Le haut du marché est rempli de tentes de toutes formes, les unes hautes et pointues, se reliant à une perche qui en occupe le milieu ; d’autres carrées ; d’autres enfin ne se composant que d’une grande toile jetée sur deux morceaux de bois parallèles. Ces tentes sont recouvertes en étoffes brunes, blanches et rayées ; plusieurs sont encombrées de marchandises, quelques-unes habitées provisoirement par des pèlerins récemment revenus de la Mecque, et qui reprennent des forces pour le grand trajet qui leur reste à parcourir. Auprès des tentes, les chameaux glanent le maigre herbage qui peut croître dans cette plaine sablonneuse. Au loin, l’on voit se perdre dans les sentiers du désert une caravane, dont la course, ce matin commencée, doit durer au moins un mois.

Les provisions exposées en vente consistent en légumes, volailles vivantes, chevaux, ânes, et grossiers ustensiles de ménage ; aujourd’hui les esclaves manquent. Les femmes de la campagne ont le visage soigneusement voilé, non, comme en Algérie, par de légers tissus de mousseline qui laissent aisément deviner les traits qu’ils recouvrent, mais par une grosse toile blanche au-dessus de laquelle brillent deux yeux noirs. Aucune femme maure de la ville ne paraît au marché ; les hommes, peuvent seuls sortir et font tous les achats ; et c’est ici l’occasion de remarquer, dans la variété de costumes et d’attitudes qui m’environnent, combien il est de manières différentes et caractéristiques de draper et de porter un burnous. Du haut de la colline, avec la ville dans le fond, et la mer formant l’horizon, le tableau est digne de nos meilleurs peintres ; le soleil, le plus grand artiste de tous, y prodigue les splendeurs de son étincelant coloris !

L’argent du pays, que les Marocains gardent d’ordinaire dans leur ceinture, se compose de petites pièces rondes assez informes appelées rrhani ; elles valent chacune quinze flous ; le flou est un liard, dont trois forment le gros sou, ou mouzourah, qui vaut deux cuartos de Gibraltar.

■ ■ ■

• **PROBLÈMES ET EXERCICES**:
1: Indiquez si les affirmations (a), (b) et (c) concordent avec l'extrait en répondant par oui ou non et en citant les mots décisifs de l'extrait. (a) Les femmes maures de la ville viennent au marché. (b) Un rrhani vaut quinze flous. (c) Ce jour-là, des esclaves sont proposés à la vente.
2: Remplacez « series » par « dataset » dans toute la liste de données, sans rien changer d'autre, puis redonnez-en les lignes sans les images.

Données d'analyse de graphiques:
■ ■ ■

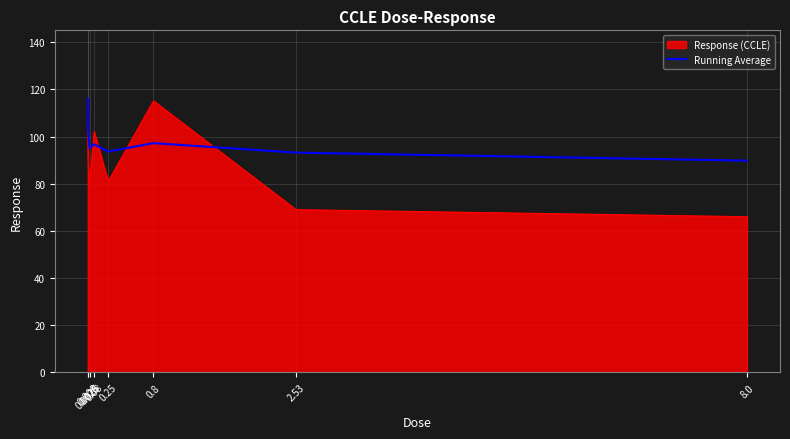

Which series has the largest range (max minus min)?

Response (CCLE)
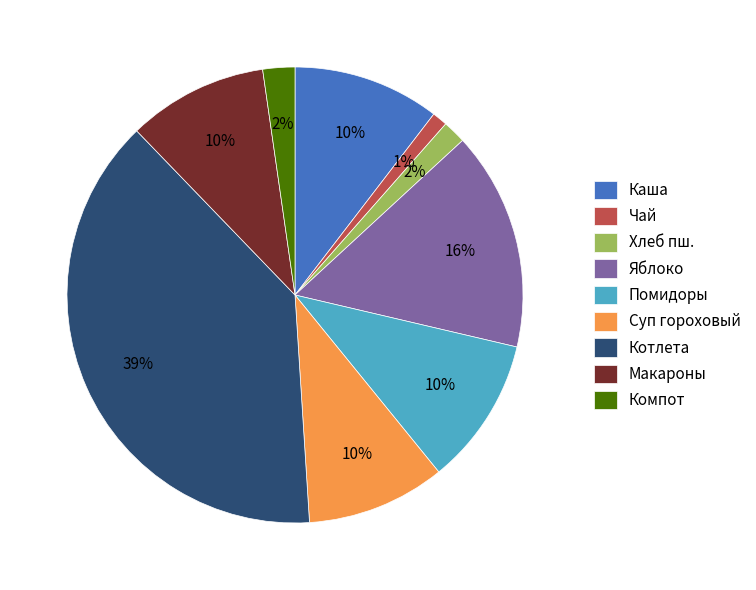

Between Котлета and Хлеб пш., which is larger?

Котлета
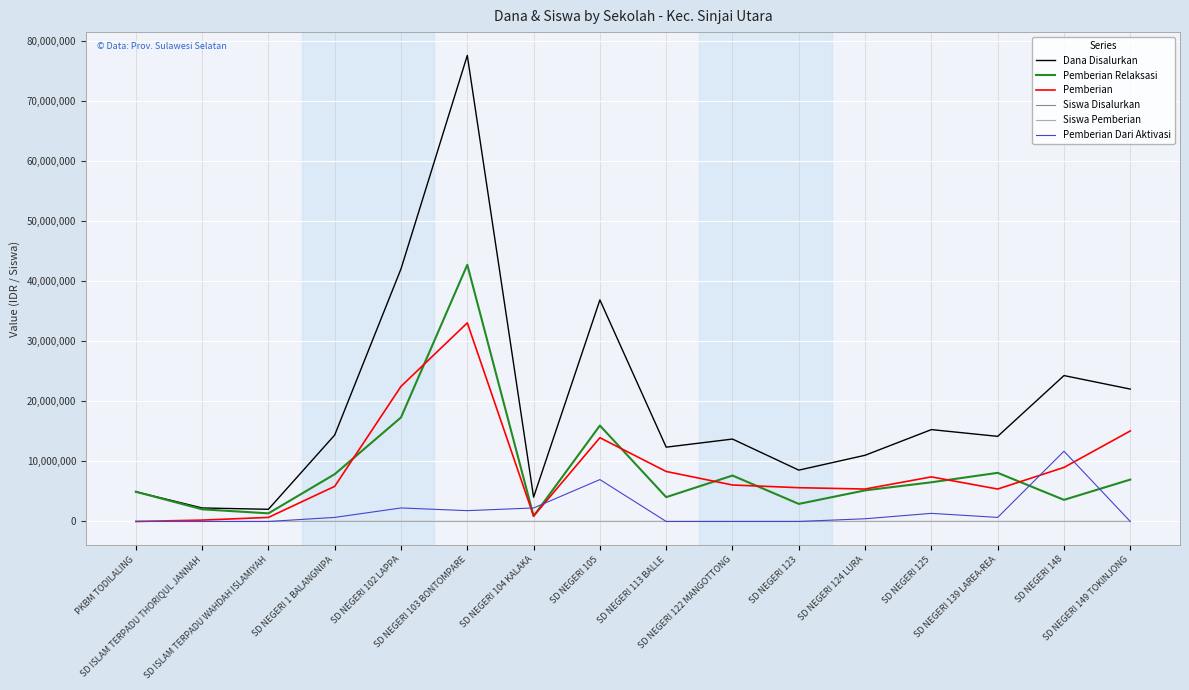

What is the maximum value for Siswa Pemberian?

74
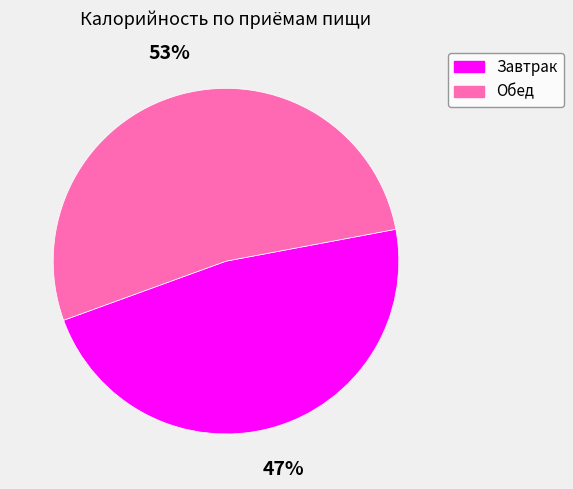

How many slices are in this pie chart?

2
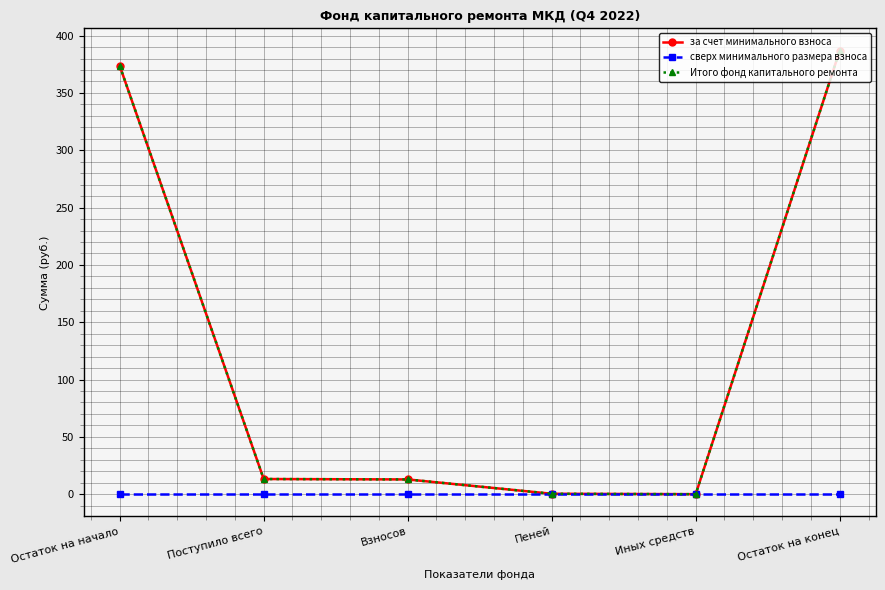

What is the average value of the за счет минимального взноса series?

131.2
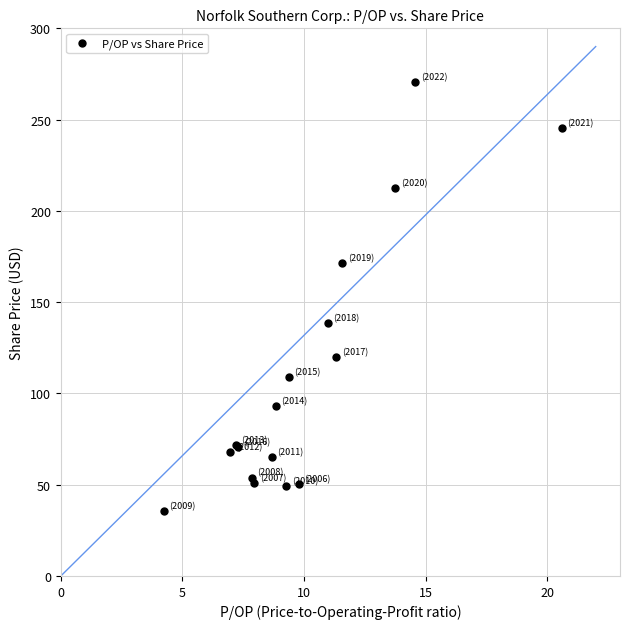

What Y value in the scatter plot is closest to 152?

138.6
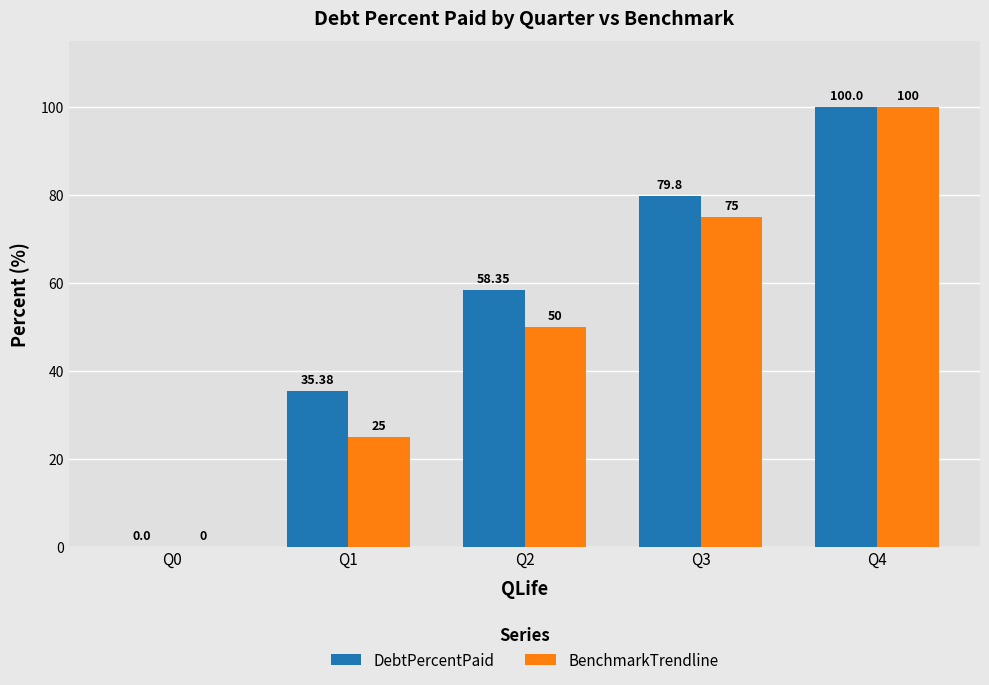

What value does the DebtPercentPaid series have at Q3?

79.8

■ ■ ■

• **RÉPONSES FOURNIES**:
1:
(a) Non : « Aucune femme maure de la ville ne paraît au marché »
(b) Oui : « elles valent chacune quinze flous »
(c) Non : « aujourd’hui les esclaves manquent »

2:
Which dataset has the largest range (max minus min)?

Response (CCLE)

Between Котлета and Хлеб пш., which is larger?

Котлета

What is the maximum value for Siswa Pemberian?

74

How many slices are in this pie chart?

2

What is the average value of the за счет минимального взноса dataset?

131.2

What Y value in the scatter plot is closest to 152?

138.6

What value does the DebtPercentPaid dataset have at Q3?

79.8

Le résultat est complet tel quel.